-- Opening Marker --

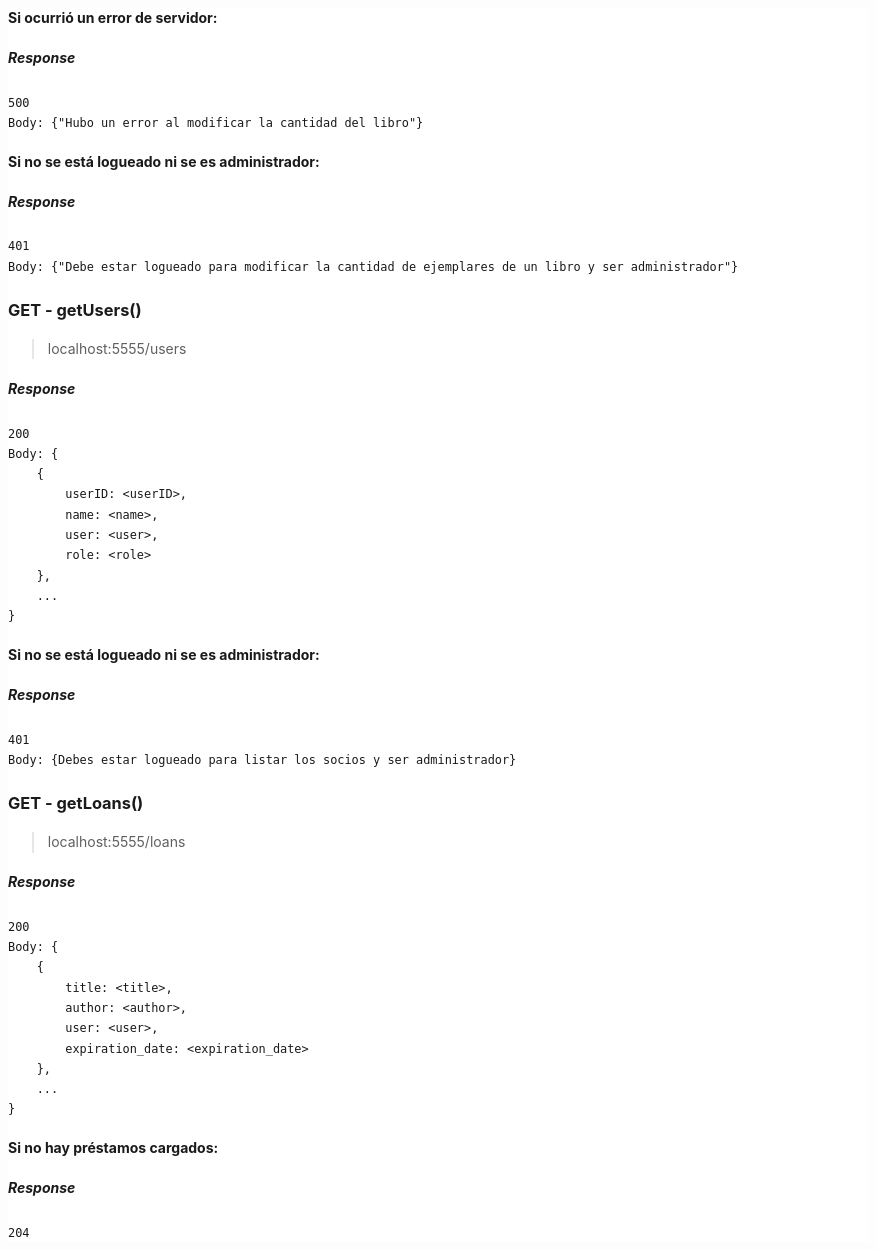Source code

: #### Si ocurrió un error de servidor:
##### *Response*
    500
    Body: {"Hubo un error al modificar la cantidad del libro"}

#### Si no se está logueado ni se es administrador:
##### *Response*
    401
    Body: {"Debe estar logueado para modificar la cantidad de ejemplares de un libro y ser administrador"}

### GET - getUsers()
> localhost:5555/users

##### *Response*
    200
    Body: {
        {
            userID: <userID>,
            name: <name>,
            user: <user>,
            role: <role>
        },
        ...
    }

#### Si no se está logueado ni se es administrador:
##### *Response*
    401
    Body: {Debes estar logueado para listar los socios y ser administrador}

### GET - getLoans()
> localhost:5555/loans

##### *Response*
    200
    Body: {
        {
            title: <title>,
            author: <author>,
            user: <user>,
            expiration_date: <expiration_date>
        },
        ...
    }

#### Si no hay préstamos cargados:
##### *Response*
    204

-- Closing Marker --

Although the entries contain pictures, reproduce only the rest, exactly as written.

- **Answer section**:
Source code

: #### Si ocurrió un error de servidor:
##### *Response*
    500
    Body: {"Hubo un error al modificar la cantidad del libro"}

#### Si no se está logueado ni se es administrador:
##### *Response*
    401
    Body: {"Debe estar logueado para modificar la cantidad de ejemplares de un libro y ser administrador"}

### GET - getUsers()
> localhost:5555/users

##### *Response*
    200
    Body: {
        {
            userID: <userID>,
            name: <name>,
            user: <user>,
            role: <role>
        },
        ...
    }

#### Si no se está logueado ni se es administrador:
##### *Response*
    401
    Body: {Debes estar logueado para listar los socios y ser administrador}

### GET - getLoans()
> localhost:5555/loans

##### *Response*
    200
    Body: {
        {
            title: <title>,
            author: <author>,
            user: <user>,
            expiration_date: <expiration_date>
        },
        ...
    }

#### Si no hay préstamos cargados:
##### *Response*
    204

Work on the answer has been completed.